The last line of the Governor's lengthy letter to the Minister, Deputy Noonan, stated that the structure "effectively allows individuals to act without responsibility for their actions of lying or misleading".

One might wonder of how many other situations in this State that sentence could be true, but the job before us is to act. The names of the bankers who did so much damage are well-known. It is a sign of how notorious these bankers are that they are household names. Their job was supposed to be to hold on to the money that people entrusted them with. Instead, many squandered that money through pure greed. Thousands of people signed up to a basic contract with their banks, including the right to a tracker mortgage. It was a plain, simple, black-and-white contract. Now we have learned that 30,000 of those contracts meant nothing because it did not suit the bank any longer. State-owned banks like Permanent TSB dragged their victims all the way to the steps of the Supreme Court before dropping their appeals. The arrogance did not end on that day, it did not end when the Central Bank started an examination and it still has not ended today after so many brave victims stood up to them publicly and called them out for the thieves they are. They still overcharge today, argue the toss over rates and fight tooth and nail against victims whose homes were stolen from them. They do this because they know there are no individual consequences for them. The bank might be fined but Johnny or Gilly Banker know they will not go to jail. They know that they are above the law.

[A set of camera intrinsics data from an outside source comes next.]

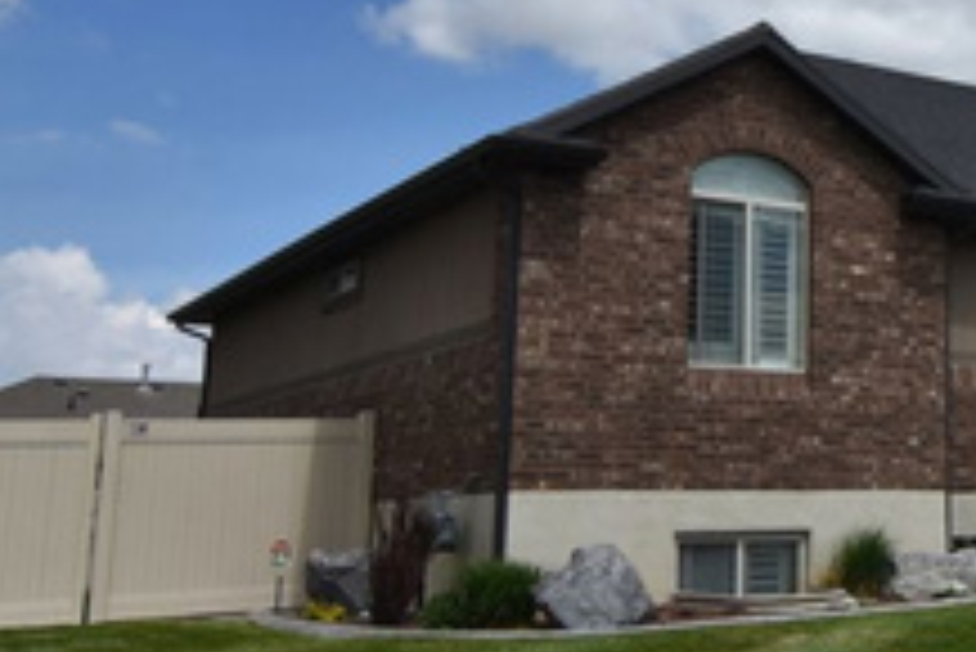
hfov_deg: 33.5
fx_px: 1438
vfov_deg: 25.4
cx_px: 1030
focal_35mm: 53
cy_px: 207
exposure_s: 1/500
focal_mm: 12
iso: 125
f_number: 8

Today, we send out a signal that we stand with the people, the victims of the tracker scandal or any other scandal which banks have created and walked away from, and say that today is the day that it will change. Sinn Féin is determined that the law will be changed, not just today in this small way in this legislation but in a wider way so that a crook in a suit is treated no differently from a crook in a tracksuit. Why is it up to us? There have been seven years with Fine Gael and various others and nothing has been done to hold individuals accountable for wrecking the country, with no new laws to tackle white-collar crime. Why not? Ideologically this is not a battle that Fine Gael or Fianna Fáil have the nerve for. Sinn Féin abolished the six-year rule and allowed thousands of victims of the tracker mortgage scandal to seek justice through the Financial Services Ombudsman. Sinn Féin had to take forward the legislation to allow for class action suits to allow those victims to come together and take on the bank. That Bill is progressing on Committee Stage despite Government opposition. We have to do this without the resources that Ministers have to bring forward legislation for what then Governor Patrick Honohan called for nearly three years ago, namely, to make it a crime to lie to or deliberately to mislead the Central Bank.

I urge all parties to support this Bill, not only today but over the coming months, so that, for once and for all, everybody is equal before the law with no exceptions or get out of jail cards for bankers or others in high offices.